▶ _Directive_: Some of the lines below need repeating. Reproduce exactly those between the lines holding "The output displays" and "- Configuring 2 different datasources", inclusive.

BEGIN Data for this exercise

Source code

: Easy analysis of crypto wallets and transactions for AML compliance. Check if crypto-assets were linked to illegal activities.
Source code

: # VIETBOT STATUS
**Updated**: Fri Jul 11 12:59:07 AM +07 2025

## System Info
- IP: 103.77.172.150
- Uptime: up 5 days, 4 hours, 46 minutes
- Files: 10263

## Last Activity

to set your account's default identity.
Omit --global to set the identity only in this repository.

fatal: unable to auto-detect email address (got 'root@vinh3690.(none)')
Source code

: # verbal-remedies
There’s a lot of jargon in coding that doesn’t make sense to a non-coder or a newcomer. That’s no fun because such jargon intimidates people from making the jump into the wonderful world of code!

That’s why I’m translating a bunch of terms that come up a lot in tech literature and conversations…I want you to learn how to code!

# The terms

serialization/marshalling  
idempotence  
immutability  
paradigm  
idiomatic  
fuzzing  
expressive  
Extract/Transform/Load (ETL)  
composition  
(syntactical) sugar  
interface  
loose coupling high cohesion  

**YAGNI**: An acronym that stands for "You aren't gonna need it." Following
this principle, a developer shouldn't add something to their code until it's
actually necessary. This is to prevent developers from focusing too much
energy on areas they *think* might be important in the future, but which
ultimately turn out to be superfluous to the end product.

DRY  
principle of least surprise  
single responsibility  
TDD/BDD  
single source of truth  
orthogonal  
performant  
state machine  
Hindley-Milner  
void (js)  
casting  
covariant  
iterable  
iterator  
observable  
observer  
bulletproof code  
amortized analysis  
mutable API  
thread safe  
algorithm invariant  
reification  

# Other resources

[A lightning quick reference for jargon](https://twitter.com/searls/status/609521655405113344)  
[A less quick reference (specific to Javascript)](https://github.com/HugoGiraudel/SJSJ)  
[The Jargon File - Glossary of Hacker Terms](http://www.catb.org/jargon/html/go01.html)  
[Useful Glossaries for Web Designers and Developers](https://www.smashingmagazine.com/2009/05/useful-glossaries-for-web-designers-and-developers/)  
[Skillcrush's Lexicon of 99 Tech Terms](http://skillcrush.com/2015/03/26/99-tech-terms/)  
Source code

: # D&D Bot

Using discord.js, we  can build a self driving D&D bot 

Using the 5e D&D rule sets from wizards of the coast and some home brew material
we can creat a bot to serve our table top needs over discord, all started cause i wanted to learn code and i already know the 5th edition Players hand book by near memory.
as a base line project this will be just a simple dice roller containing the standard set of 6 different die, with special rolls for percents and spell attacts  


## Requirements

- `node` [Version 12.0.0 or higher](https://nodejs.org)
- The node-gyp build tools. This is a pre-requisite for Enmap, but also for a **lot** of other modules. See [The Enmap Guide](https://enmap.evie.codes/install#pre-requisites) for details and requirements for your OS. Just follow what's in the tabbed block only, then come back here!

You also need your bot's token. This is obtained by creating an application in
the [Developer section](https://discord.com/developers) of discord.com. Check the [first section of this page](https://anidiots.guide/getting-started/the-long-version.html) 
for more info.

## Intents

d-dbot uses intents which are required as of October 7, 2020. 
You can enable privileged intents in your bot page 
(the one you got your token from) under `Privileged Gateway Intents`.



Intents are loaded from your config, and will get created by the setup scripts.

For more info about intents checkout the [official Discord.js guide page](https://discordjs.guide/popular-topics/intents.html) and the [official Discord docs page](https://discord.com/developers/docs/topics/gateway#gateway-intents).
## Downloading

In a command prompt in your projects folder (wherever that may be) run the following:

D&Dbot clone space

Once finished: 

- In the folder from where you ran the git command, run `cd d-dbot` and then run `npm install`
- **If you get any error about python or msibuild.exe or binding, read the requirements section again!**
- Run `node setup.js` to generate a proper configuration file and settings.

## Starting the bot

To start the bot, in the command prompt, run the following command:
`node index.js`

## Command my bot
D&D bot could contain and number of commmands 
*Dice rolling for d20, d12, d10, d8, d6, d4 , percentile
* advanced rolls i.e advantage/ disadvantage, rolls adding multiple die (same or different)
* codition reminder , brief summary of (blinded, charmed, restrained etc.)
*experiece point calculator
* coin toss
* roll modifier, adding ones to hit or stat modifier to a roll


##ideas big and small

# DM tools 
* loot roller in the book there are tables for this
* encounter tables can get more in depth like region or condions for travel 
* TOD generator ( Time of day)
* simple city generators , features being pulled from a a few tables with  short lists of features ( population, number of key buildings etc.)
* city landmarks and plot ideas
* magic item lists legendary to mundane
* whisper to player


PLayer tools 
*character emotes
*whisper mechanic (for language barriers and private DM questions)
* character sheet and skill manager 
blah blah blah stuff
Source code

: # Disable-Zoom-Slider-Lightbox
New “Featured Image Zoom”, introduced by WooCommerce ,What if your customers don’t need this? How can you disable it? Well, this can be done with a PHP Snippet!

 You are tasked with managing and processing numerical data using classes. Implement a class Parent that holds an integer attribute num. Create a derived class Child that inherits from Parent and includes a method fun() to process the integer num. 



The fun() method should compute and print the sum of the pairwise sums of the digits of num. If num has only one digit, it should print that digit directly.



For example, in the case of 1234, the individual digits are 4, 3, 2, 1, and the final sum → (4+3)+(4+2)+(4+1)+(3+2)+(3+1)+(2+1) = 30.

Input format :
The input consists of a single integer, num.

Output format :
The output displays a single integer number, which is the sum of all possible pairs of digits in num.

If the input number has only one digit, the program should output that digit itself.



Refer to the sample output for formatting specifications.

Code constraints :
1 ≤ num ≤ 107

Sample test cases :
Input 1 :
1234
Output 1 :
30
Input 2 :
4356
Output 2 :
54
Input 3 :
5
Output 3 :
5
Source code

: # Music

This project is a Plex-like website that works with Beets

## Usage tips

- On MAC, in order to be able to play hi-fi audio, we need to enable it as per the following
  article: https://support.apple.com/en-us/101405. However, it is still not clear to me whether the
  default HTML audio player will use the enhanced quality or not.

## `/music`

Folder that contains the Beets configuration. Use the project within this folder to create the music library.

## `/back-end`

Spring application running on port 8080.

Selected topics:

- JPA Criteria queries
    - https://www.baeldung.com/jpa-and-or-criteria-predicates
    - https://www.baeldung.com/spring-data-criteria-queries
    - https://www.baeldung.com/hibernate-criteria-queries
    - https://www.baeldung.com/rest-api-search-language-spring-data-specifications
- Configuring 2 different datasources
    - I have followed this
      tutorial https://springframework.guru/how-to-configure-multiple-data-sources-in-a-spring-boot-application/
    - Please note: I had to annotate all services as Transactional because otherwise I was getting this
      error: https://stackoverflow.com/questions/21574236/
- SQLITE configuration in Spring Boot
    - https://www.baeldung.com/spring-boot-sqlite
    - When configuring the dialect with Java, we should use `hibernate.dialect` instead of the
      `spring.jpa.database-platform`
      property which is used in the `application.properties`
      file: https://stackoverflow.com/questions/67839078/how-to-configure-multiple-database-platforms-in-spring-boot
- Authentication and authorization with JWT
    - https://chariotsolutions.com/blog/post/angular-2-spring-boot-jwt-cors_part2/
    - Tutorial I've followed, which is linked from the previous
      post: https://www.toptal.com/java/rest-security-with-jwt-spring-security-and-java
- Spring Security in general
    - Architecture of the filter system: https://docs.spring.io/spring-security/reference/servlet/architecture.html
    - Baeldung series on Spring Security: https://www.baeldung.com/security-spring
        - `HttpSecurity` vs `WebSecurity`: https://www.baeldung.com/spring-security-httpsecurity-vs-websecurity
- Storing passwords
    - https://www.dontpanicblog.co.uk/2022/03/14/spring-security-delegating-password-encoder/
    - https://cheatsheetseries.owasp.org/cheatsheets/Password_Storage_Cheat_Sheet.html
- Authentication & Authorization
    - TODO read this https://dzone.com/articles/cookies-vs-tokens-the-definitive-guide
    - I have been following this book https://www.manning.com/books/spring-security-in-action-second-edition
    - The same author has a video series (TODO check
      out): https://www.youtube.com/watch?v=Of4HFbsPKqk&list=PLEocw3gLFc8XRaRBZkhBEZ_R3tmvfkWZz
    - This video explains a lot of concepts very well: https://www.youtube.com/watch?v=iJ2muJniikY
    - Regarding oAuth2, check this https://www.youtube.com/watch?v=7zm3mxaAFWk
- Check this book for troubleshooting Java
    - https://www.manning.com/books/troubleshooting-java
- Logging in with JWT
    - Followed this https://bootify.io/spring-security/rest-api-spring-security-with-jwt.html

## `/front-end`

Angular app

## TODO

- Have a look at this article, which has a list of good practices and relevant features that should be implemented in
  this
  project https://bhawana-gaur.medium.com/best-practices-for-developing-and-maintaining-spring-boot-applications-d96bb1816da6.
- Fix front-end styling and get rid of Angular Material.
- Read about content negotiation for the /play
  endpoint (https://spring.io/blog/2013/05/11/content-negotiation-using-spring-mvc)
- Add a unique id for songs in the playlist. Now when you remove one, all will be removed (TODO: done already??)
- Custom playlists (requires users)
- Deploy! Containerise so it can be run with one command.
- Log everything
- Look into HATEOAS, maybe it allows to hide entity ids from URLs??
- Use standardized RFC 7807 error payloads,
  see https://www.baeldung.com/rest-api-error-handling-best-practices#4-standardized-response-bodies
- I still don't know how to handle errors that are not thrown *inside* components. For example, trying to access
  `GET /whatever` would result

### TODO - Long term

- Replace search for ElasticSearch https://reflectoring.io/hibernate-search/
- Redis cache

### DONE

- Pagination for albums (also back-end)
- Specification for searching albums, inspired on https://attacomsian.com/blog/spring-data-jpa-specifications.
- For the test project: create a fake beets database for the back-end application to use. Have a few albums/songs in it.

END Data for this exercise

▶ _Answer to the problem_:
The output displays a single integer number, which is the sum of all possible pairs of digits in num.

If the input number has only one digit, the program should output that digit itself.



Refer to the sample output for formatting specifications.

Code constraints :
1 ≤ num ≤ 107

Sample test cases :
Input 1 :
1234
Output 1 :
30
Input 2 :
4356
Output 2 :
54
Input 3 :
5
Output 3 :
5
Source code

: # Music

This project is a Plex-like website that works with Beets

## Usage tips

- On MAC, in order to be able to play hi-fi audio, we need to enable it as per the following
  article: https://support.apple.com/en-us/101405. However, it is still not clear to me whether the
  default HTML audio player will use the enhanced quality or not.

## `/music`

Folder that contains the Beets configuration. Use the project within this folder to create the music library.

## `/back-end`

Spring application running on port 8080.

Selected topics:

- JPA Criteria queries
    - https://www.baeldung.com/jpa-and-or-criteria-predicates
    - https://www.baeldung.com/spring-data-criteria-queries
    - https://www.baeldung.com/hibernate-criteria-queries
    - https://www.baeldung.com/rest-api-search-language-spring-data-specifications
- Configuring 2 different datasources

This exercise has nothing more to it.